Document passage:
I watched the Bears game yesterday with my brother in Lakeview. When the game was deep into the first half, we heard a strange pop from outside and then the power went out.  After some investigations, we walked out to the street where neighbors and passer-bys mulled in a full-fledge neighborhood power outage. The power came back on after about an hour or so where the game was plodding along in the 3rd quarter.  Now, I’m sure this whole episode may sound like nothing more than an irritating but benign disruption.  But for me it was unnerving.  Unnerving not because I was missing my beloved Bears play mediocre football, but unnerving because I had watched the classic movie 2012 on Netflix instant the night before. So that’s why I took off in full sprint looking for an airplane to get my family out of the area before the earth’s crust implodes. Just in case you wondered…

Here are some other random observations from yesterday’s game: 

Quick, name a Buffalo Bill.

The Bears won their fifth game of the season. Five more to go for Lovie Smith to keep his job.  And from this naked eye, Lovie should let Jay Cutler hang out in first class for the way flight home. With about 6 minutes to go, the Bears were facing a tough 3rd down and 11 yards to go. The team had moved themselves into long field goal range, but down by five points. The announcers and the coaches seemed to both be content on the Bears skipping the possible first down to position themselves to cut the lead to under a field goal. This is classic Lovie ball - live to play another down and hopefully win in the last second.

Data provided:
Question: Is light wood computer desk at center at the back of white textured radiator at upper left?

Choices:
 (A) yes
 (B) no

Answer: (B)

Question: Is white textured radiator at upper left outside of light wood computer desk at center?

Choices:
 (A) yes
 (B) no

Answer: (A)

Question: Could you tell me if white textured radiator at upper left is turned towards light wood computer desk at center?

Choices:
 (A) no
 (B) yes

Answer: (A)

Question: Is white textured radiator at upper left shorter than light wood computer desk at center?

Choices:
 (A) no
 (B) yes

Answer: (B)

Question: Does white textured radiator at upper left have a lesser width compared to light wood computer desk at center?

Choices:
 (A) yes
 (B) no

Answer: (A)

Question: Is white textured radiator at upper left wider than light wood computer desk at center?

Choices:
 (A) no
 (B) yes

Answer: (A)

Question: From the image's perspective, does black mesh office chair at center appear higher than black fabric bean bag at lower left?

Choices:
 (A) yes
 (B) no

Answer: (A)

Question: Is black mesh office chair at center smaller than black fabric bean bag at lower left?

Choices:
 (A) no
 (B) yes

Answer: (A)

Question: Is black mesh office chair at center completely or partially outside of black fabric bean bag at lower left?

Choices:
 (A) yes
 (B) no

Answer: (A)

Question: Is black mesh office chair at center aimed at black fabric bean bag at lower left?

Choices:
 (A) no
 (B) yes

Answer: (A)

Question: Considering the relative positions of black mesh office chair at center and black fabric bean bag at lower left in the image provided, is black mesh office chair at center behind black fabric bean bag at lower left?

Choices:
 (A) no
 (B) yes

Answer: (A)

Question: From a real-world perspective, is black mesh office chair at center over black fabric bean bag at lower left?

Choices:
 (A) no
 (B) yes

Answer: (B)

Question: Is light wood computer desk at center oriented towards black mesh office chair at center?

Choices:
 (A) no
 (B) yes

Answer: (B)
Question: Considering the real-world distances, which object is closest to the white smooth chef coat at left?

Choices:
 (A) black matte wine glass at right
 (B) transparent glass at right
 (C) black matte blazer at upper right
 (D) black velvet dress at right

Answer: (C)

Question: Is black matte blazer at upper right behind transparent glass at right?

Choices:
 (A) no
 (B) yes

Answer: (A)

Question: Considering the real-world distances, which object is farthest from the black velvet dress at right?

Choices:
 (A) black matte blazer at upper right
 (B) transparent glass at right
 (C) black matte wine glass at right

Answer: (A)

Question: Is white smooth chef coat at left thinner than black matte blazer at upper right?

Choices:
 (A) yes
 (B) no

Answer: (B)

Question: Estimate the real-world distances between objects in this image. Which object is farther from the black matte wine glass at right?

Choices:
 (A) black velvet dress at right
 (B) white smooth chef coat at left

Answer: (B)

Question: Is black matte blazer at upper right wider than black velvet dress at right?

Required task: Output the part of the Bears game post starting at "Quick, name a" and ending at "the last second.", word for word. The entries come from a separate source and have no connection to the text.

Response to this exercise:
Quick, name a Buffalo Bill.

The Bears won their fifth game of the season. Five more to go for Lovie Smith to keep his job.  And from this naked eye, Lovie should let Jay Cutler hang out in first class for the way flight home. With about 6 minutes to go, the Bears were facing a tough 3rd down and 11 yards to go. The team had moved themselves into long field goal range, but down by five points. The announcers and the coaches seemed to both be content on the Bears skipping the possible first down to position themselves to cut the lead to under a field goal. This is classic Lovie ball - live to play another down and hopefully win in the last second.